▶ **Exercise**
Among the lines below, the one containing "不良等，很可能引起胎停育。" opens the range and the one containing "Kövessen minket" closes it. Print that range exactly, without the pictures.

::: Data shown

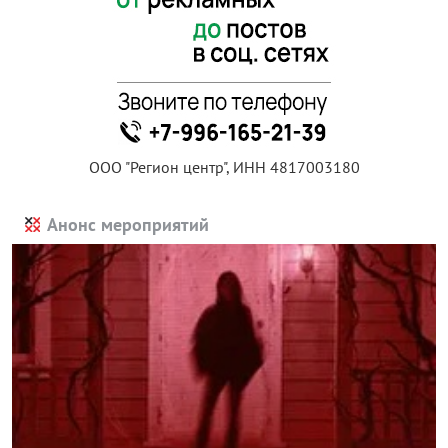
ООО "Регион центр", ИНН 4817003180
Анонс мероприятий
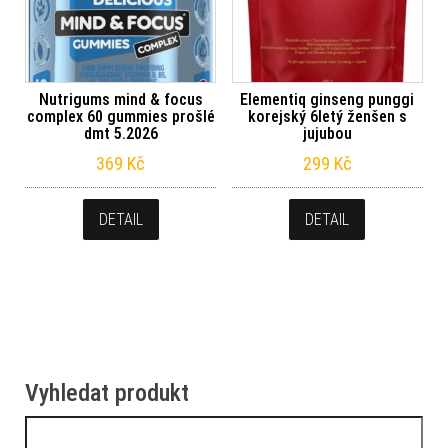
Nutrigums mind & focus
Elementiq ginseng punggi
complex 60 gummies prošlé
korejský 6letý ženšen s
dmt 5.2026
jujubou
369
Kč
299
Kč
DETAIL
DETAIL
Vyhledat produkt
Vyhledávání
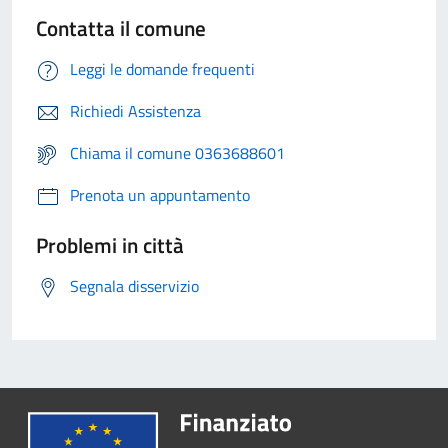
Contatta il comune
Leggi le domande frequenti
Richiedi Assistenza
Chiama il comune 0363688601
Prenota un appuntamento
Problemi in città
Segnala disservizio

::::::
::: Data shown

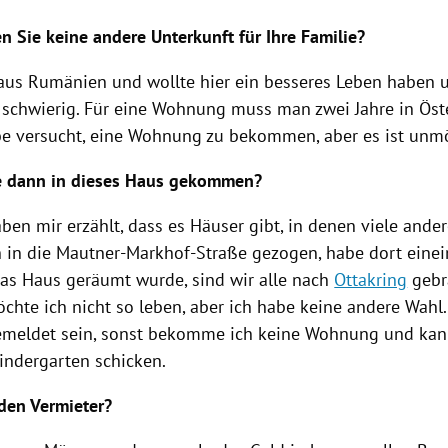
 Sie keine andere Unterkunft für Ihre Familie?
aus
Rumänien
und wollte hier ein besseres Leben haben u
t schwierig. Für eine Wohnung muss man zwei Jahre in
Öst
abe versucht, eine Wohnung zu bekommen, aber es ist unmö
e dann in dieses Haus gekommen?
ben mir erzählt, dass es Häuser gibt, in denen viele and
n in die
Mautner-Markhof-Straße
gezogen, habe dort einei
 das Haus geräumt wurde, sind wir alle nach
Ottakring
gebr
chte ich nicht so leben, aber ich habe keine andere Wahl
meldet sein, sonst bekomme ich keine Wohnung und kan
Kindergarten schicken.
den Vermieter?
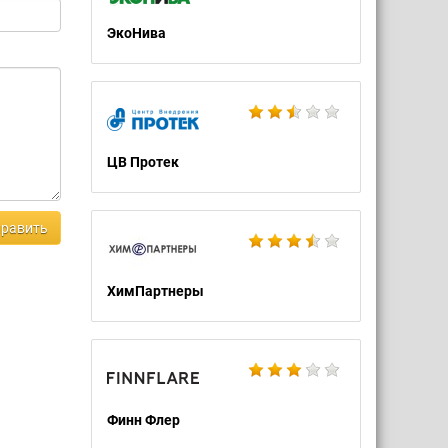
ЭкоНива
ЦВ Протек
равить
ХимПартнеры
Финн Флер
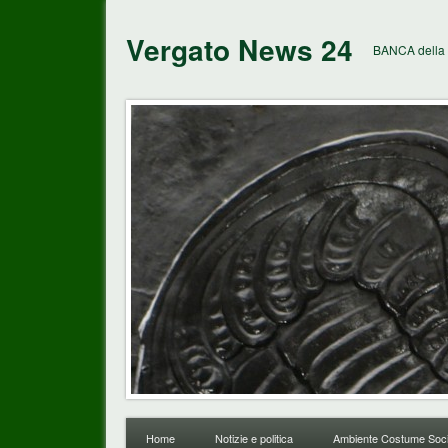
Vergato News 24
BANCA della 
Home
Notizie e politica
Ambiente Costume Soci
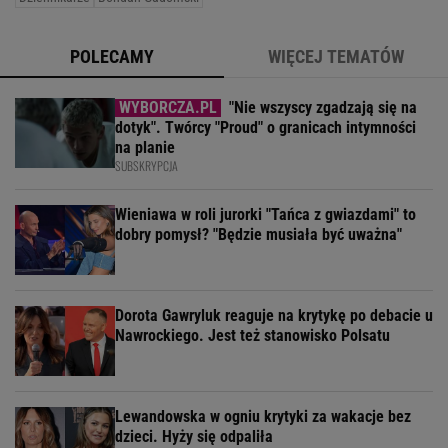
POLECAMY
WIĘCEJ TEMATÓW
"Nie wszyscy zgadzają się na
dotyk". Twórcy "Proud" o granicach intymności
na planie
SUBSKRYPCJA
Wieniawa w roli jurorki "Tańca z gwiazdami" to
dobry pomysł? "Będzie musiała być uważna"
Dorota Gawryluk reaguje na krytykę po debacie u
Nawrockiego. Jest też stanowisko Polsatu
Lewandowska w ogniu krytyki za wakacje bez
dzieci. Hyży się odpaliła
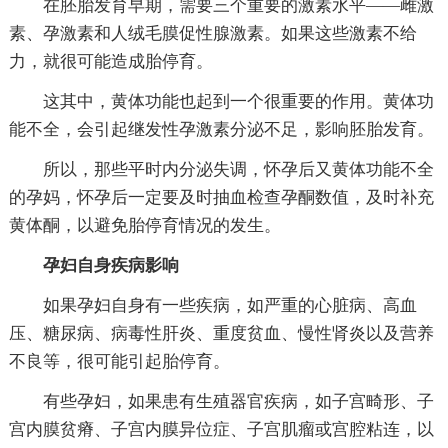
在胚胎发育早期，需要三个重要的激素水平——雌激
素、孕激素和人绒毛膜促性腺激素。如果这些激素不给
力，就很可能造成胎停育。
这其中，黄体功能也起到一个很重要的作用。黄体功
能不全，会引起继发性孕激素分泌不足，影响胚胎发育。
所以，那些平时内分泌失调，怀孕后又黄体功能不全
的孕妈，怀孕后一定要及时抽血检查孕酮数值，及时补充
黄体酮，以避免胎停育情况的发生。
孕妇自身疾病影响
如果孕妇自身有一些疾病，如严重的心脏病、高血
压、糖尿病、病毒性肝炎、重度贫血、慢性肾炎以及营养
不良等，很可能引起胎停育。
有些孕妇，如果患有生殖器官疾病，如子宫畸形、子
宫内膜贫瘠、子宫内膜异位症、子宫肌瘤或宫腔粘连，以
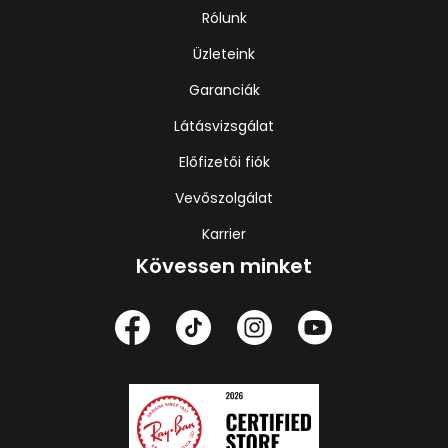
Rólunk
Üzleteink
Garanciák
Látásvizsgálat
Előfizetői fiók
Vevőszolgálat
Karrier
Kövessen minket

::::::
::: Data shown

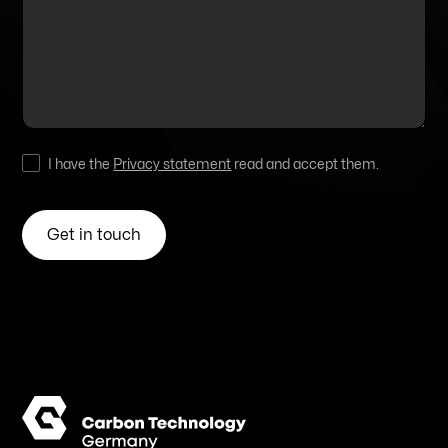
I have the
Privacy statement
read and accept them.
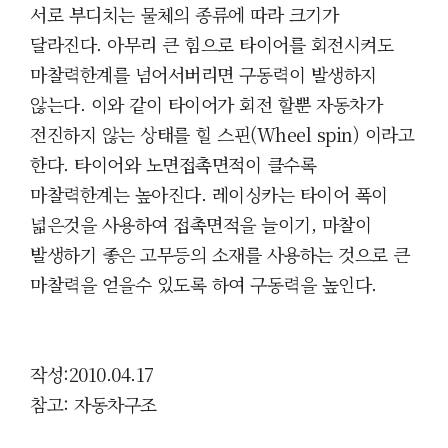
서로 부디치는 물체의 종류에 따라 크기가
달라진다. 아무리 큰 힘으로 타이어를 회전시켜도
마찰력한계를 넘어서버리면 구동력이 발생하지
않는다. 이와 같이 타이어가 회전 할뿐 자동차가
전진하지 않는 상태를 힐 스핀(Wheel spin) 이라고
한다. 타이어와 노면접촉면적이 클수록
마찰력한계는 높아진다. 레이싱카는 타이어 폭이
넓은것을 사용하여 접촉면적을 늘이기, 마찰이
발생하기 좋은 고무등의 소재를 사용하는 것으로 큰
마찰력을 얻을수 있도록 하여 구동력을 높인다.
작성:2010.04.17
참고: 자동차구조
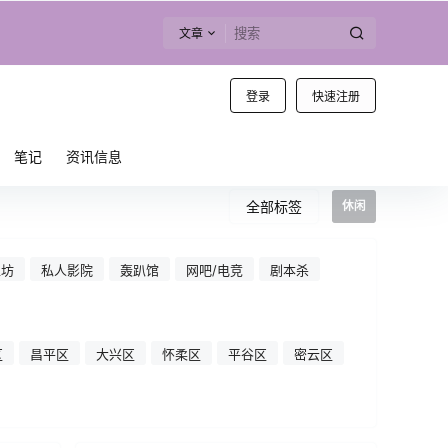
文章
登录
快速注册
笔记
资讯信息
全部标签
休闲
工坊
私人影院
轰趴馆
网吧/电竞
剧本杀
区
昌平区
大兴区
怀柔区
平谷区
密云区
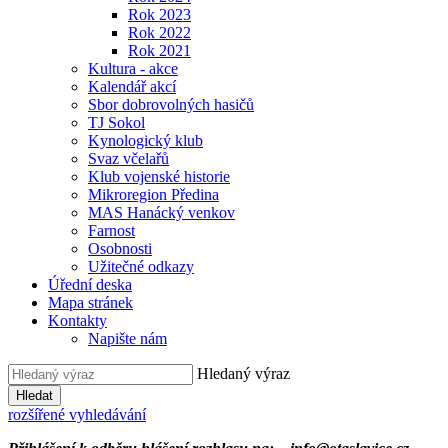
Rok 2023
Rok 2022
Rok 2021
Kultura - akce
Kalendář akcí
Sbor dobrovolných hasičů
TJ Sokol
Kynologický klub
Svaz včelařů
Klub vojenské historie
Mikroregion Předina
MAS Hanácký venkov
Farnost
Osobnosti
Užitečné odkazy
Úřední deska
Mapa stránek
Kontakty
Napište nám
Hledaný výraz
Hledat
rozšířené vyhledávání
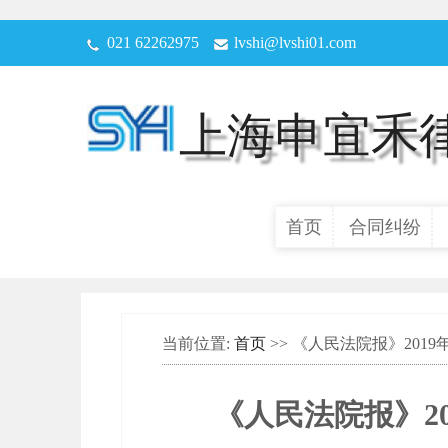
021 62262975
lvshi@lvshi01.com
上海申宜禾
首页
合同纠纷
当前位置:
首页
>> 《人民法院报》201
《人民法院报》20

::::::

▶ **Result of the exercise**
不良等，很可能引起胎停育。
有些孕妇，如果患有生殖器官疾病，如子宫畸形、子
宫内膜贫瘠、子宫内膜异位症、子宫肌瘤或宫腔粘连，以
Rólunk
Üzleteink
Garanciák
Látásvizsgálat
Előfizetői fiók
Vevőszolgálat
Karrier
Kövessen minket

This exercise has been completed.